The number of emerging affluent Chinese using a financial adviser looks set to rise substantially, as does their foreign asset allocation, according to a new survey.
Chinese demand growing for financial advice

China’s emerging affluent are increasingly likely to use financial advisers to help them make investments, as the incentives for emerging market investors to look offshore continue to grow, according to a Legg Mason poll.

In the US fund house’s 2014 global investment survey, some 87% of respondents in China who do not have a financial adviser say that they will be interested in working with one in the future. That is more than double the proportion (39%) who now use a financial adviser, according to the poll of 200 individuals with $200,000-plus in investable assets

“You’ve got rising levels of wealth, and obviously – given the complexity of investing, the dynamic nature of global market, volatility and interest rates – the need for professional advice has never been greater, and we see evidence of wanting it,” says Matthew Schiffman, head of global marketing at Legg Mason.

Moreover, 87% of those surveyed say they have already made investments outside their domestic market, which is above the levels seen in other Asian markets such as Singapore (77%) and Japan (59%).

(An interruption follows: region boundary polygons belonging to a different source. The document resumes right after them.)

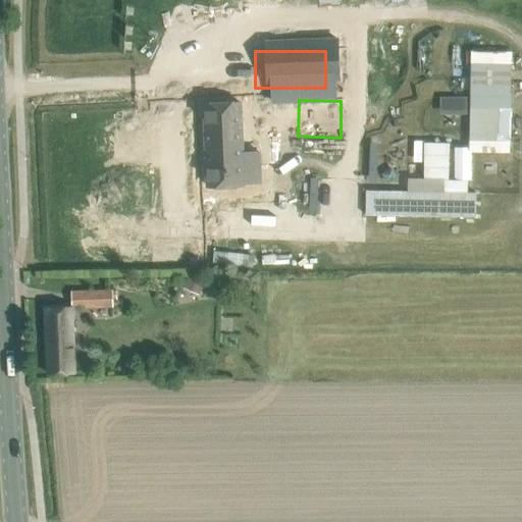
[(205,111),(204,170),(243,170),(244,153),(229,153),(229,111),(205,111)]
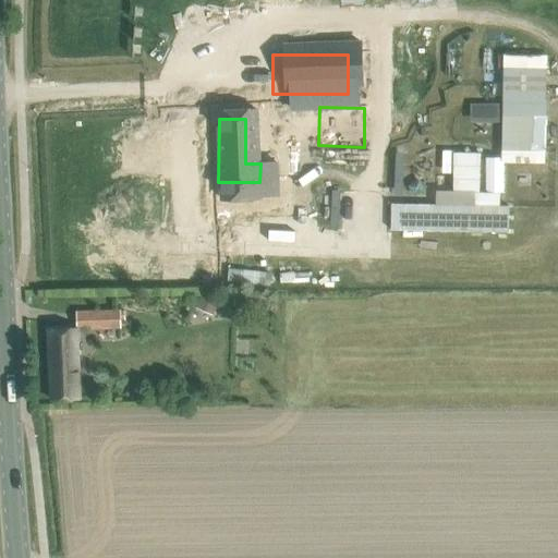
[(453,153),(452,192),(452,206),(434,206),(392,205),(392,230),(508,231),(508,206),(498,205),(498,193),(478,193),(478,153),(453,153)]
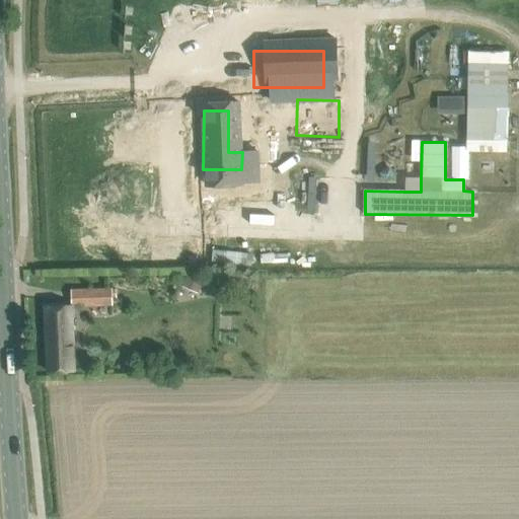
[(181,285),(198,292),(204,280),(188,273),(181,285)]
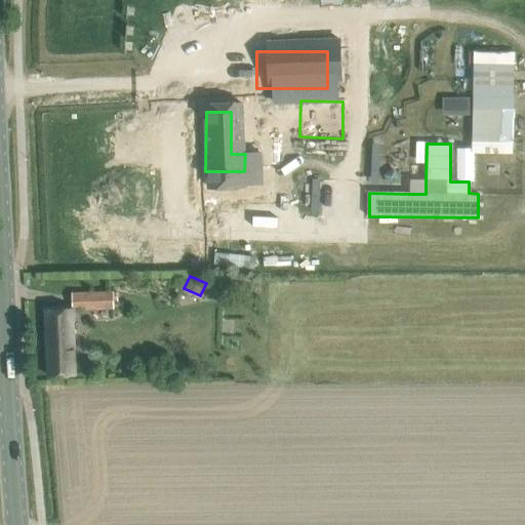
[(114,309),(114,290),(92,291),(92,310),(114,309)]
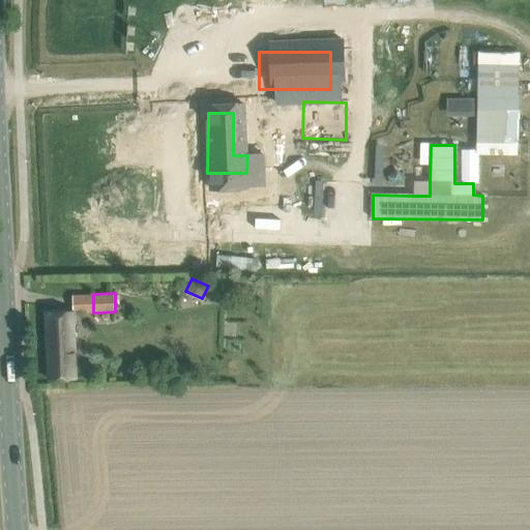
[(47,313),(50,380),(80,378),(77,311),(47,313)]
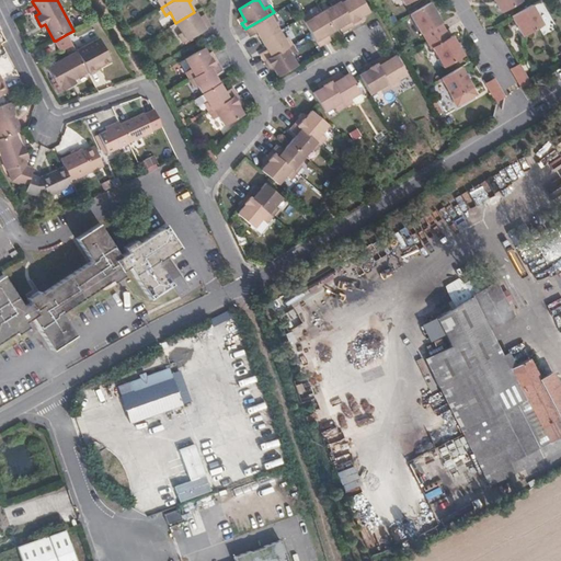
[(354,26),(339,0),(333,0),(330,2),(332,7),(322,12),(333,31),(340,27),(344,25),(347,30),(354,26)]
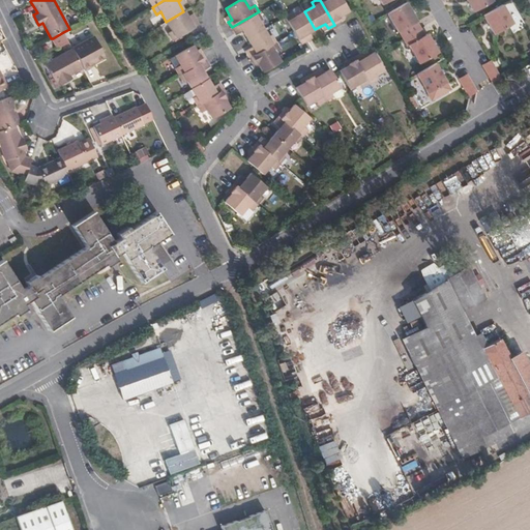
[(350,11),(343,0),(320,0),(334,25),(343,20),(341,17),(344,15),(350,11)]
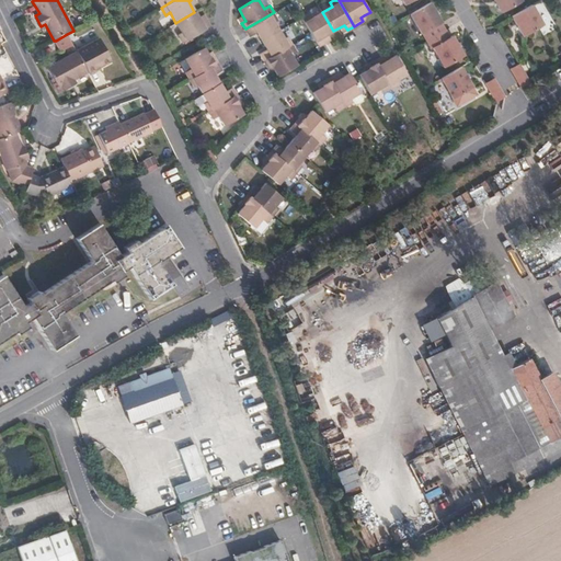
[(493,0),(501,13),(522,2),(519,0),(493,0)]
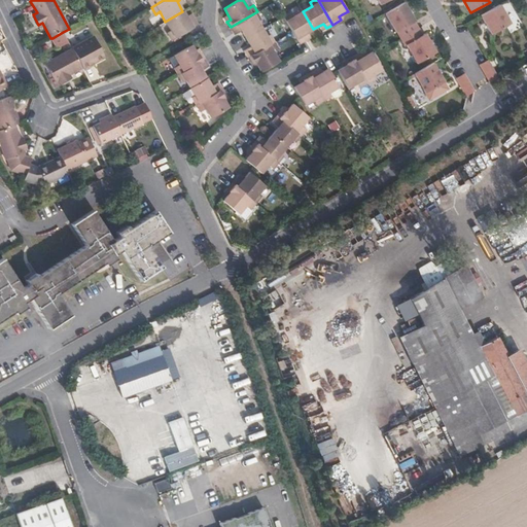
[(403,3),(385,13),(395,33),(396,32),(405,46),(406,45),(417,64),(435,54),(425,34),(422,36),(414,23),(415,23),(403,3)]
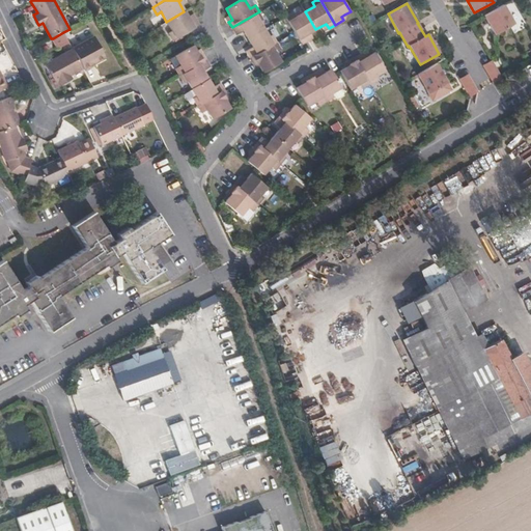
[(503,5),(484,17),(495,35),(514,24),(503,5)]
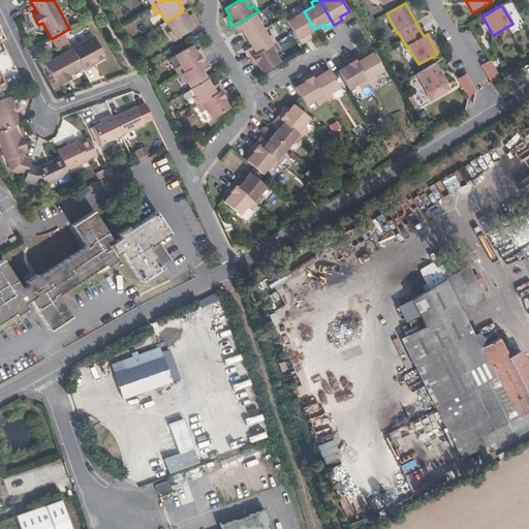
[(198,26),(194,19),(189,22),(186,17),(183,11),(165,22),(172,31),(167,34),(172,41),(198,26)]
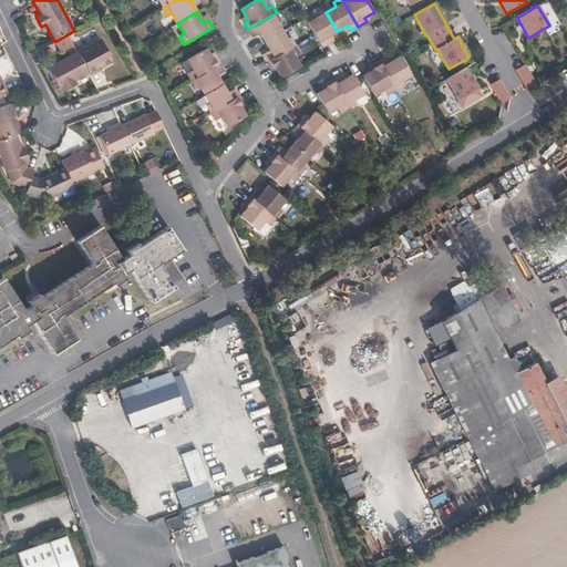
[(282,30),(278,22),(281,21),(277,12),(248,29),(253,38),(260,33),(265,40),(282,30)]
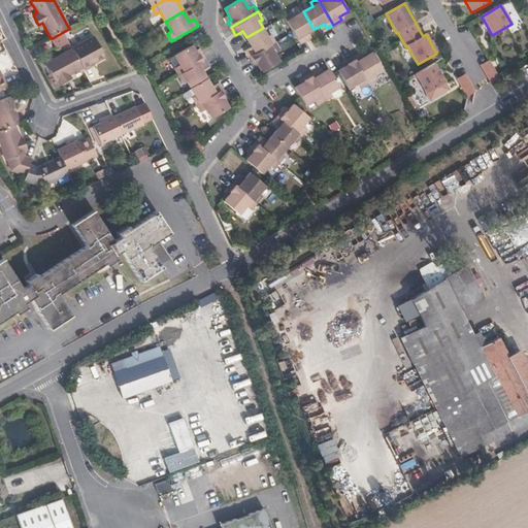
[(314,29),(303,11),(294,17),(292,13),(285,18),(300,44),(307,40),(304,34),(308,32),(314,29)]
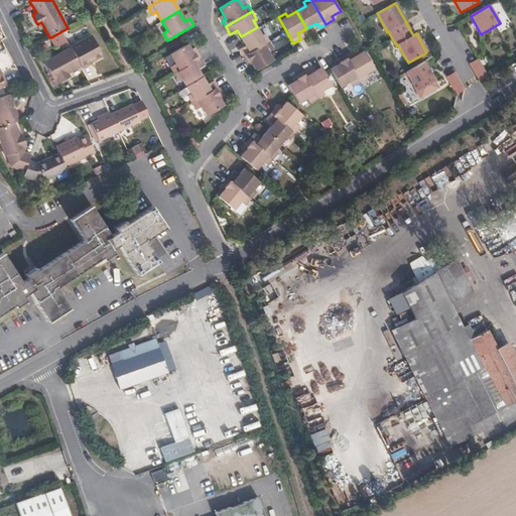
[(242,55),(268,40),(265,34),(261,35),(257,27),(241,36),(246,45),(239,49),(242,55)]
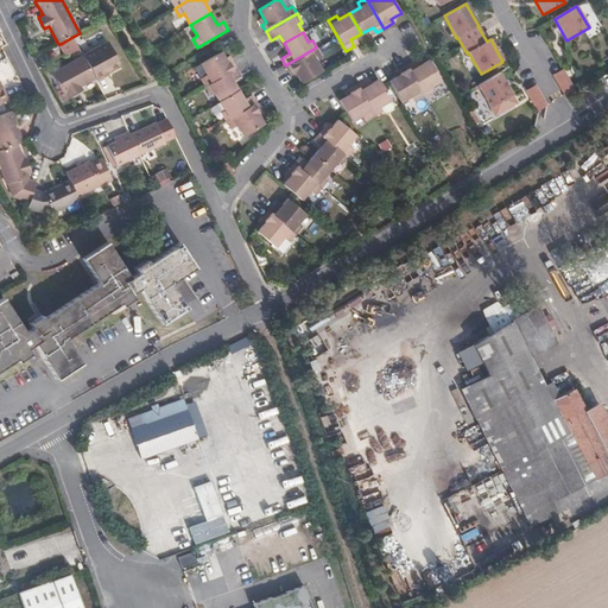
[(80,49),(73,37),(61,44),(65,55),(80,49)]
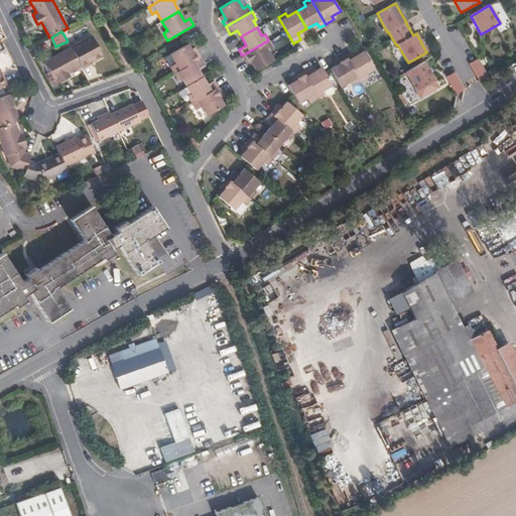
[(103,56),(92,34),(71,46),(71,47),(81,67),(82,68),(103,56)]
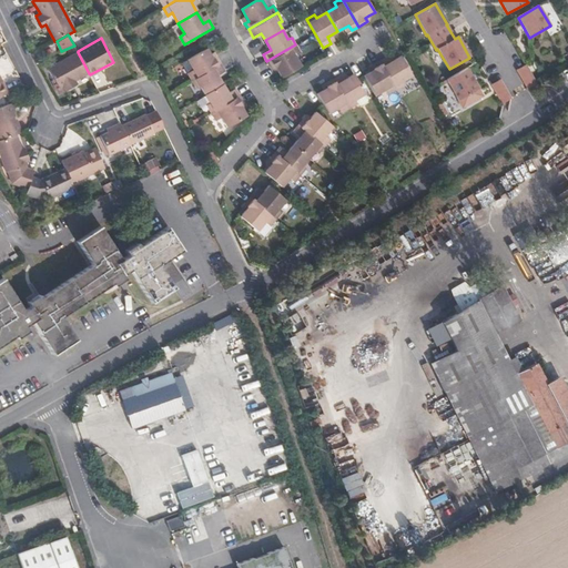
[(301,67),(295,56),(300,52),(295,44),(266,61),(272,69),(275,67),(277,71),(282,78),(301,67)]
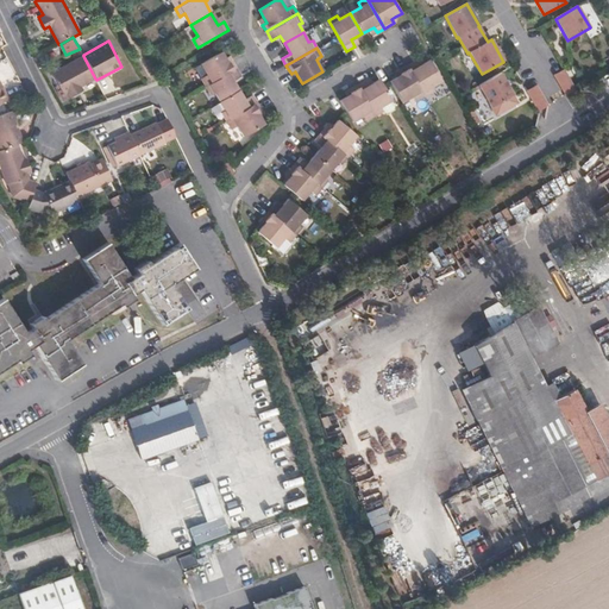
[(237,69),(232,62),(227,63),(225,58),(220,51),(193,67),(205,88),(237,69)]
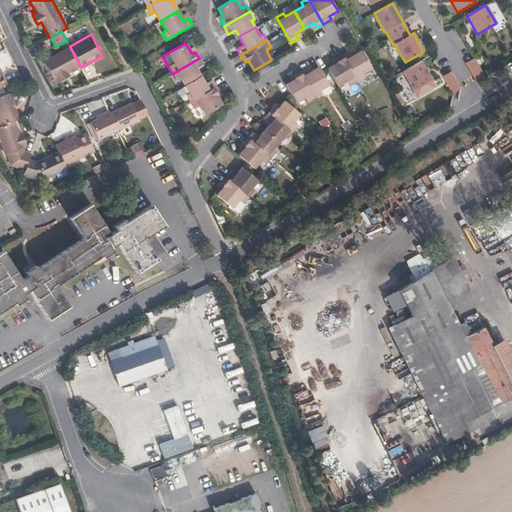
[(68,72),(80,66),(70,47),(44,61),(54,80),(56,79),(58,83),(67,78),(65,74),(68,72)]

Yet those Chinese investors who have invested abroad have only allocated 18% outside their home country. This serves as an opportunity for global fund managers to tout their investment credentials.

Legg Mason says it has already capitalised on the trend among mainland investors to invest globally through its qualified domestic institutional investor (QDII) funds.

Three years ago the firm had two distributors for its QDII funds, but now seven foreign banks operating in China are selling its funds there, says Freeman Tsang, head of Hong Kong and China. It is understood that a few mainland banks have also signed up to distribute its products.

Legg Mason says it has seen an uptick in interest for its QDII products, without providing more detail. There was a stall in the QDII market when the scheme launched in 2007, but it regained momentum in 2009, when EM stocks fell and developed market equities rallied.

One reason investors should raise their international allocation is the growing gap between expected and actual returns, the findings suggest. Generally, that gap is higher for investors based in emerging markets than for those in developed markets.

Part of this can be explained by inflation reducing real returns. Indeed, 56% of China respondents cited inflation, which currently stands at 4.5% this year, as one of their top investment challenges.

Another reason to look abroad for assets is the ‘tapering’ of quantitative easing by the US Federal Reserve, which has led to falling EM bond prices.

But when asked whether a fund’s management costs, which was not an area covered by the survey, is a factor in Asia, Schiffman said: “I wouldn’t characterise cost as the leading concern.

"I do believe that investors, certainly in more developed markets, are becoming aware of internal costs [of funds], and I would say that’s a good thing.”

Meanwhile, in light of the survey, he says Legg Mason is looking to produce more products that produce unconstrained returns.

Most Chinese, Singaporean and Taiwanese investors surveyed (69%, 64% and 63% respectively) see their biggest obstacle to living a desired lifestyle in retirement is a catastrophic event that will lead them to use up their retirement funds.

“Those numbers are huge and I think that is a continued hangover from the financial crisis of 2008,” Schiffman says.